WATERCOLORS — ...Or, Pee-Wee's OTHER Big Adventure
In the 1990s I'd go see every LGBTQ-themed movie that opened at the cinemas. I was interested in what sorts of gay-themed movies were being made, and discovered filmmakers like Gregg Araki, Patricia Rozema, and François Ozon that were doing really interesting work. As the years wore on, the Seattle theaters that used to show independent LGBTQ cinema (Broadway Market and The Harvard Exit, mainly) lowered their final curtains, so now I occasionally pick up an LGBTQ film from Scarecrow Video to watch on DVD. Most of these films, sadly, are not very good...but every now and then you find a gem. WATERCOLORS is not one of those gems.
If you're reading this, which you probably aren't...and if you care, which you probably don't...there are going to be "spoilers" in my review...as if the film's writer/director and whoever came up with the musical score haven't spoiled the film already.

EXERCISE DATA =
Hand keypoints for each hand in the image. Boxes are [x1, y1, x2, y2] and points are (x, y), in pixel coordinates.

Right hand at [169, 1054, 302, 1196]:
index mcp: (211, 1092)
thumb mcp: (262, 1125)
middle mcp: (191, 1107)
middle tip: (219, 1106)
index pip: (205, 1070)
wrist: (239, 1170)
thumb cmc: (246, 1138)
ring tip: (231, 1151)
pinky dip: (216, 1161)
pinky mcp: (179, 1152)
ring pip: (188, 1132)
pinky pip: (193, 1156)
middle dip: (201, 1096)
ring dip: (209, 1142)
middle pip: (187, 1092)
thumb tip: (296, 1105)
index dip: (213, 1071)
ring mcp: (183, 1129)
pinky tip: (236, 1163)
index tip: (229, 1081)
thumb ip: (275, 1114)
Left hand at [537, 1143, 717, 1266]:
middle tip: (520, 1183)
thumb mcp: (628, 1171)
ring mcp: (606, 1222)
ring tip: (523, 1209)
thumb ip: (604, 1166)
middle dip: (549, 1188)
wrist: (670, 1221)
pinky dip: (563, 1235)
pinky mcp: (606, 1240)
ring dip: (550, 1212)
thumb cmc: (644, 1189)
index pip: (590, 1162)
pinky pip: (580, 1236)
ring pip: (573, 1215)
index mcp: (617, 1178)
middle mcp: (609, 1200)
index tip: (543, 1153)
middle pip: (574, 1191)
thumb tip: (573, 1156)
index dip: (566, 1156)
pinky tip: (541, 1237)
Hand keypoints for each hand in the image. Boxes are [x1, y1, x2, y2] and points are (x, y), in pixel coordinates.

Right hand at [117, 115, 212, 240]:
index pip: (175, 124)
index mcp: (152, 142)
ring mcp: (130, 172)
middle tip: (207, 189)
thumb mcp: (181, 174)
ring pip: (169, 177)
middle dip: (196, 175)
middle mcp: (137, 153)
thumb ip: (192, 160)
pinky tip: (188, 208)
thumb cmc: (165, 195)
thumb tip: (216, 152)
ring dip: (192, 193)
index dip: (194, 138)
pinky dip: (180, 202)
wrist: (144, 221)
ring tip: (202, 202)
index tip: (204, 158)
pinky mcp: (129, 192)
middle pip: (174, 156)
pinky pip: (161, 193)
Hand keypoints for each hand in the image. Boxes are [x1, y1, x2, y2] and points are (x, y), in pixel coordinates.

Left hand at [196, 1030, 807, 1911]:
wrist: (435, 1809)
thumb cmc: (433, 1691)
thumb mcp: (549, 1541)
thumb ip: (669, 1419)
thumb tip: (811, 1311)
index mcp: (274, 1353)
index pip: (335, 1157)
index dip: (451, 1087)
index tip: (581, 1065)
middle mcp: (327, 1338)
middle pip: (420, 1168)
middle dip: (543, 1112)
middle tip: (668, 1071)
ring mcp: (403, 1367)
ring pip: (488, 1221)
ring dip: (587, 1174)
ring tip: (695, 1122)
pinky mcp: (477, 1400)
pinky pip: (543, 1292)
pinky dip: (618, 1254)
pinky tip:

TASKS =
**A)** Shorten the paragraph of the Watercolors review that begins "In the 1990s I'd go see," keeping its main facts.
**B)** Pick up the Watercolors review after its final sentence and keep writing it.
The items have nothing to do with the Watercolors review.

ANSWER SET =
**A)** In the 1990s I saw every LGBTQ-themed movie that opened, curious about what was being made, and found filmmakers doing interesting work, like Gregg Araki, Patricia Rozema, and François Ozon. The Seattle theaters that showed these films, mainly Broadway Market and The Harvard Exit, have since closed, so now I sometimes rent LGBTQ films on DVD from Scarecrow Video. Most aren't very good, though a gem turns up now and then. WATERCOLORS isn't one of them.

**B)**
Here's a quick outline of the plot: The film begins at an art gallery opening...it's one of those indie-movie gallery scenes that just doesn't feel quite right, even though people are standing in the background holding wine glasses and talking without any sound coming out, like they're supposed to. Anyway, we meet the handsome gay artist whose work is on display, which is supposedly everything he has ever wanted. Yet still he sulks. Why? We flash back in time to find out.
In an awkward, far-fetched set-up, Danny (Ty Olson), the gay artist-nerd at the local high school, suddenly gets Carter (Karl Clare), a troubled and angry teen-aged jock-swimmer with pouty lips and Maddie Hayes hair, plopped into his bedroom when Carter's dad goes out of town on business. (Carter's dad met Danny's mom at an AA meeting.) The hot jock-swimmer initially taunts the gay nerd, but soon there develops a secret affair. The gay artist nerd has finally found the meaning of life, but the hot swimmer falls apart (suffering, it would seem, from a total eclipse of the heart. Plus drugs.) Hot swimmer ultimately rejects gay nerd after one night of "passionate sex" by candle-light...and by rain-storm; gay nerd gets beaten up by school bullies; hot swimmer dies; gay nerd lives on, forever tormented, and has an art show.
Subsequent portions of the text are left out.